South Jersey had a larger share of illegal tire dumps due to the region's remoteness and availability of large tracts of undeveloped land. The dumps typically popped up decades ago around scrap yards.

Under an initiative begun last year, the DEP provided Atlantic, Burlington, Cumberland, Gloucester and Salem counties with project grants through its shared agreements under the County Environmental Health Act. The counties issued cleanup contracts.

The property owners lacked funds to do the work, failed to comply with cleanup orders, or have abandoned the property. The counties have made arrangements to recoup the expenditures through proceeds from any future sales of the properties. The DEP has requested the counties to use any recovered money on future solid-waste cleanup programs.

These cleanup projects are under way or have been completed:

  • The Salem County Improvement Authority oversaw the removal of an estimated 200,000 tires at the 23-acre Gates Tire Recycling Inc. property, located along Route 620 in Mannington. The DEP reimbursed the county $200,000 for the cleanup. Contractor Magnus Environmental Corp. shredded the tires at its Wilmington, Del. facility for use at the Salem County Landfill. The project was completed last year.
  • Using $50,000 allocated by the DEP, the Atlantic County Division of Public Health is removing the remaining 20,000 tires as well as tire chips from the former Perona Scrap Yard on Columbia Road in Mullica, located within the Pinelands National Reserve.
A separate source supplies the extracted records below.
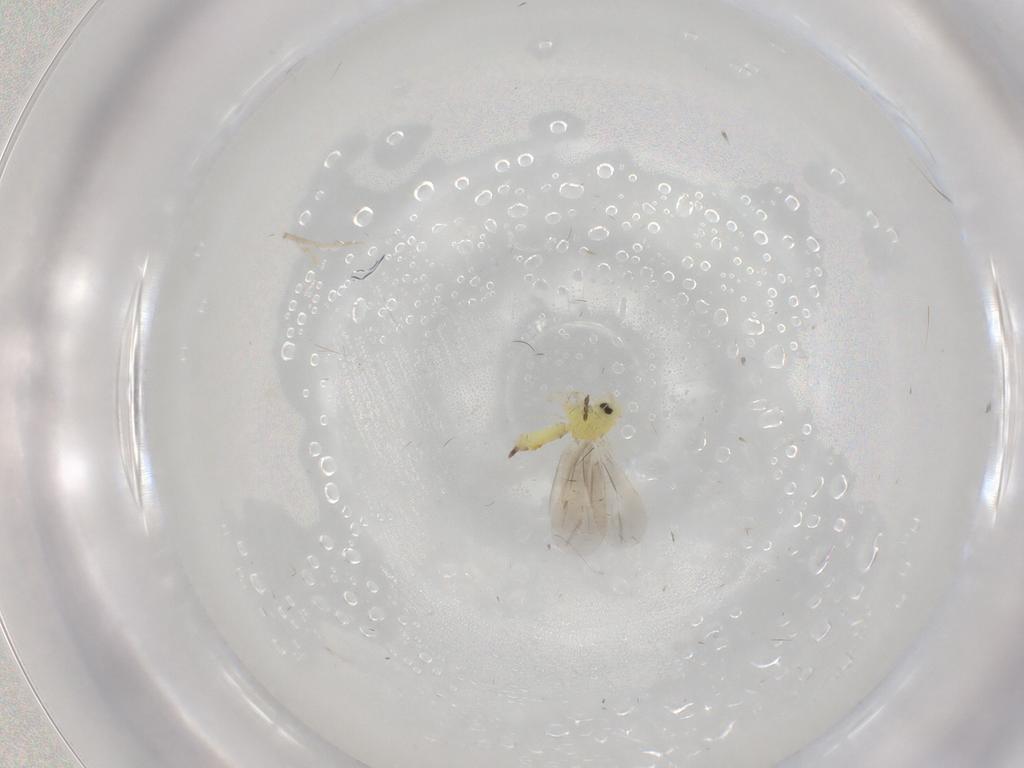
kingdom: Animalia
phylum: Arthropoda
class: Insecta
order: Hemiptera
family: Aleyrodidae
Some 216,000 tires had been removed from the site in 2006. Work is expected to be completed by the end of the month.
  • The Cumberland County Department of Health is using a $150,000 grant to remove about 100,000 tires from the Griner Tire Site on Elmer Road in Fairfield, an abandoned tire dump that was the site of a major tire fire in 2007. Tire chips are being taken to the Pennsauken Landfill for use as cover material.
  • Using another $45,000 grant, the Cumberland Health Department is close to completing the removal of 30,000 tires from the Likanchuks Inc. tire dump on Bridgeton Pike, in Fairfield. The tires are being chipped and taken to the Pennsauken Landfill.
  • The Gloucester County Improvement Authority is using a $75,000 grant to remove 50,000 tires from the Clayton Auto Recycling property on Delsea Drive in Franklin. The county is expected to attach a lien on the property to recover the money.
  • The Gloucester Improvement Authority is using a $75,000 grant to take over tire removal at Walt & Al's Auto Salvage on Tuckahoe Road in Monroe. The owner began voluntarily removing a stockpile of some 50,000 tires from the property earlier this year, but the county moved in because the pace of cleanup was too slow. A $24,000 project removing 3,000 tires from an adjacent property is expected to begin soon.

In addition, the owner of the Foster Farm Tire Pile on Chatsworth Road in Tabernacle, Burlington County, has hired a consultant to perform a preliminary investigation for the removal of some 5,000 tires that remain buried at the property. Several years ago, more than a million tires were removed from the dump in the Pinelands National Reserve.

Most scrap tires are processed for beneficial reuse projects, including tire-derived fuels, road construction, and use in landfills. Scrap tires that still have usable tread are often sent to other countries for reuse.